I tried the built-in microphone in the Claude app first. It was rough. It picked up other voices in the room, it formatted things wrong, and it cut me off. The second I paused to think, it jumped in and ran. Wispr Flow just records. I push the button, and I can sit and think for a full minute before I say a word. It waits.
That sounds small. It isn't. The thinking time is where the story lives. A tool that punishes you for pausing punishes the exact thing you're there to do. Wispr Flow has a free plan, so it costs nothing to find out if it works for you.
Writing the article is only half the job, so I build it into the site myself
Here's the part most people skip, and it's the part I care about as much as the writing.
A great article nobody can find might as well not exist. So when the draft is done, I don't paste it into a CMS and walk away. I build it into the site properly with Claude Code. Clean metadata so it shows up right in search. A real title and description. Internal links to the other things I've written, so the piece isn't an island. Structured data so AI search engines can read it and cite it. The boring machinery that decides whether anyone ever sees what you made. The format of what you write matters too: listicles get cited by AI search at a rate that dwarfs any other format, and there are seven specific rules that separate the ones AI quotes from the ones it ignores.
I'm a marketer, not an engineer. A year ago that sentence would have ended the conversation. It doesn't anymore, and that's the real lesson buried in my GitHub story. Marketers are becoming builders, and AI is what unlocked it. We're not just content creators or campaign managers. We build the systems that get the results. That's the gap between a 10x marketer and one who does the same thing every day. The repeatable parts of this workflow live as Claude skills, so the AI starts every job from my best work instead of a blank page.
This post went through that exact process. I picked the subject. I had the AI interview me, one question at a time, while I talked my answers into Wispr Flow. Then it wrote, and we built it into this site together. You're standing inside the example.
Before you publish anything, ask if you'd actually read it
I have one test for all of it. Before I publish, I ask myself: would I read this if someone else wrote it?
For the case-studies post, the honest answer was no. It was fine. Fine doesn't get read. And if I wouldn't read it, I can't expect anyone else to.
The interview version passed, because there was a real person in it. That's the whole game.

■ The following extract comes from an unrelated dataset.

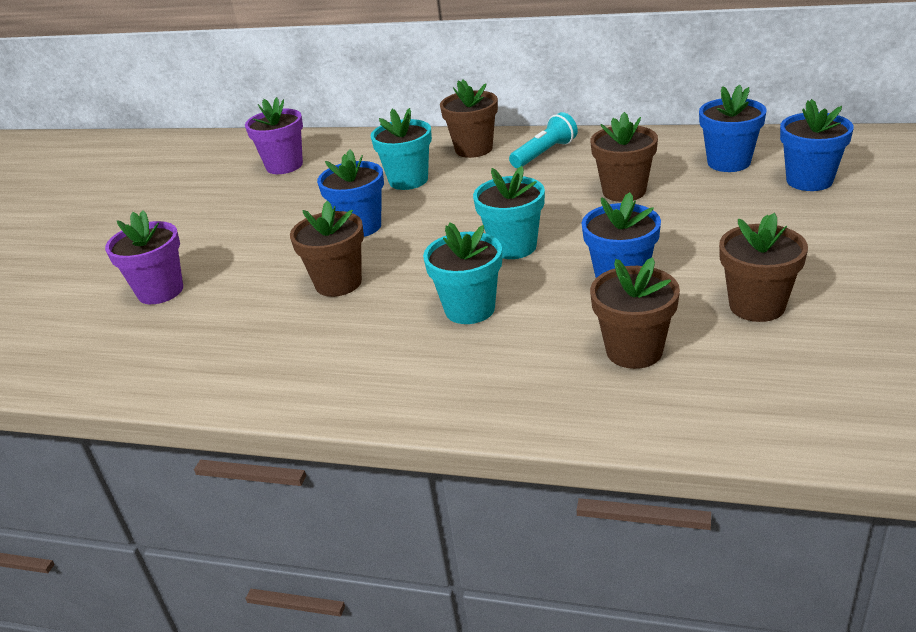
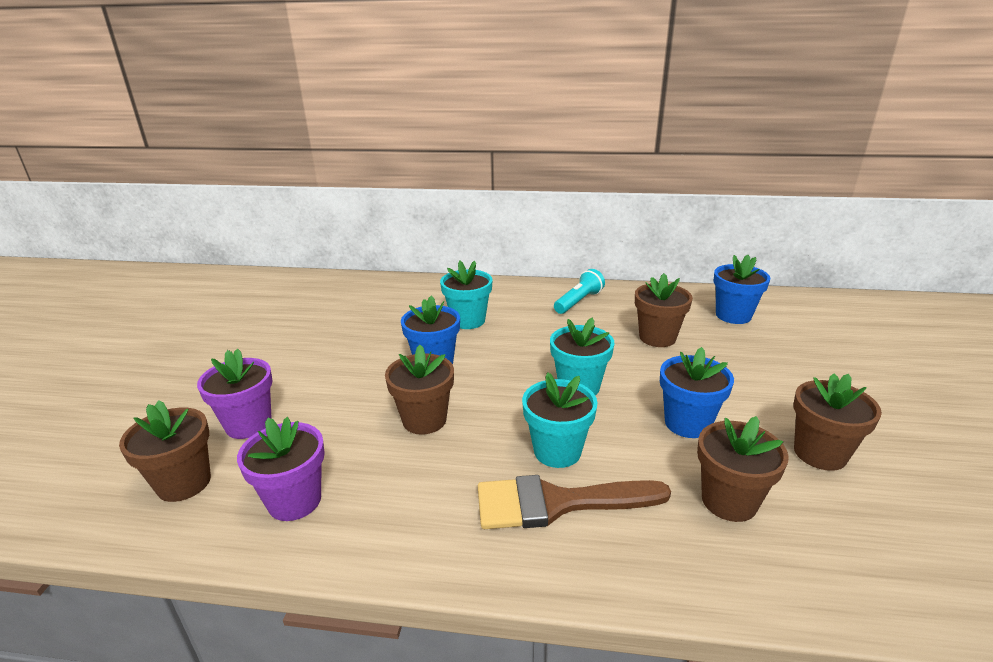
camera: 10 degrees left, 5 degrees down
purple flower pot [245,97,303,174] -> purple flower pot moved to [237,417,325,521]
brown flower pot [440,79,498,158] -> brown flower pot moved to [119,401,211,502]
blue flower pot [780,99,854,191] -> none
none -> brown brush [478,475,671,529]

So go try it. Pick something you actually know. Have an AI interview you about it, talk your answers instead of typing them, and see if what comes out sounds more like you than anything you've prompted before. Then build it somewhere people can find it.
We're early in all of this. There's no blueprint for writing with AI yet, and the closest thing we have to one is getting rewritten the next day. The only way to find what works for you is to try it before you're ready, today, on something small. So go make something that sounds like you.

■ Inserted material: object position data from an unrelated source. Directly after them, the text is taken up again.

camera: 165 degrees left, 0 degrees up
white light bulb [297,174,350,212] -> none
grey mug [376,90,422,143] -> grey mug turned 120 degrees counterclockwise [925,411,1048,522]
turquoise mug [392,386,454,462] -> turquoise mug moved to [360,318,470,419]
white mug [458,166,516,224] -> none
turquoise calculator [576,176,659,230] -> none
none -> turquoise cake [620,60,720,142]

“If I wouldn't read it, I can't expect anyone else to.”
Key Takeaways
- Prompting AI to "write me an article" produces clean, forgettable content with none of your point of view. It is good enough to almost publish, which is the trap.
- You are part of the writing process either way. Be the source at the front, not the editor at the back. AI is the better writer; you are the only one with the lived experience.
- The method: pick a subject and have the AI interview you about it, one question at a time, like a journalist. Then let it write from your answers.
- Talk your answers instead of typing them. A voice tool like Wispr Flow makes the interview fast enough to do daily, and it waits while you think.
- Writing is only half the job. Build the post into your site with clean metadata, internal links, and structured data so people and AI search engines can actually find it.